WORK ORDER - Using the data below, copy out all lines with the word "page".

ENTRIES SUPPLIED -
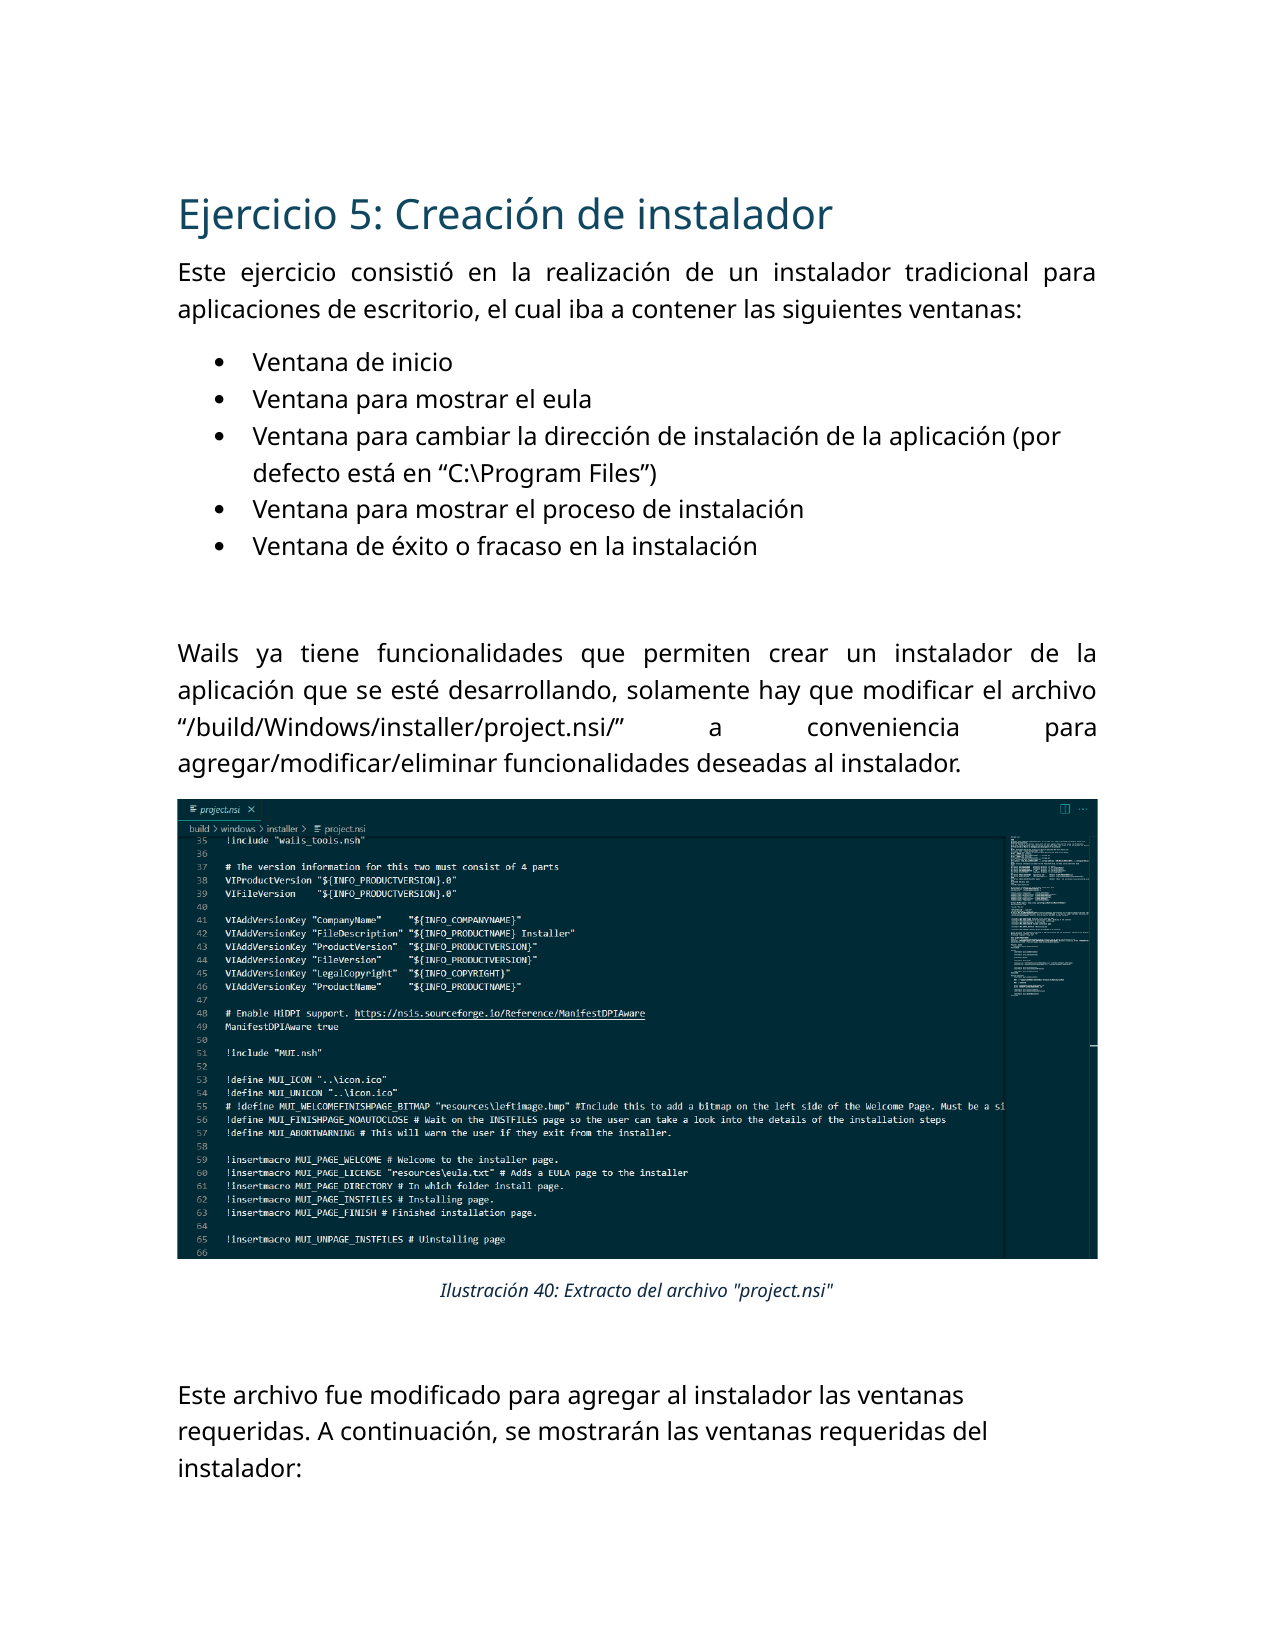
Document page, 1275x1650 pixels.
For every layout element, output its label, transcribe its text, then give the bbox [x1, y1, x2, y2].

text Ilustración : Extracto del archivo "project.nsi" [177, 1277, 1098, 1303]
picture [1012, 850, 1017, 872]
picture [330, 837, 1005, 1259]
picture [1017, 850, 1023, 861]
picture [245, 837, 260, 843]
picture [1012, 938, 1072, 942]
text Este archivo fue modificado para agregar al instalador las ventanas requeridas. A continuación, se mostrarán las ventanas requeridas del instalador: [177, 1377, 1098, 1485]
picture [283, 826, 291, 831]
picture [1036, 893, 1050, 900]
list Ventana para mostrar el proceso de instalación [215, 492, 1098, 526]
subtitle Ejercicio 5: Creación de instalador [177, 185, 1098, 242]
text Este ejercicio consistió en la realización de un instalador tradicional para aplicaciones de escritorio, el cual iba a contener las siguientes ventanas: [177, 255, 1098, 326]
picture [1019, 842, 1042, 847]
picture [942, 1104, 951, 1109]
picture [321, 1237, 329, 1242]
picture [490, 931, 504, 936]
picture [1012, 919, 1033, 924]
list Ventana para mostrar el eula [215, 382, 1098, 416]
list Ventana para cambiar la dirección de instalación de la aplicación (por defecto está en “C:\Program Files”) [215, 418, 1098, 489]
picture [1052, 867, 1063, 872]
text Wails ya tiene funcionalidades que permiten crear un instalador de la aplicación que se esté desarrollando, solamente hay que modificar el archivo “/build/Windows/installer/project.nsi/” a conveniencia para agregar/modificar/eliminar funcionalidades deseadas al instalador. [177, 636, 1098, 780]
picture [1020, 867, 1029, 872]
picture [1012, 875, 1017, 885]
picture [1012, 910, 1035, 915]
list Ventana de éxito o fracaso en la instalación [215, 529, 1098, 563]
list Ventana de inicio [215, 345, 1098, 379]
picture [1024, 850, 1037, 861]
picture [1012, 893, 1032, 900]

...

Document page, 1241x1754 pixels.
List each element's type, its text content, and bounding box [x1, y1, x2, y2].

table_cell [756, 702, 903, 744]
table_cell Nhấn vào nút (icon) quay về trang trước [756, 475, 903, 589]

RESULT OF THE TASK -
Document page, 1275x1650 pixels.
Document page, 1241x1754 pixels.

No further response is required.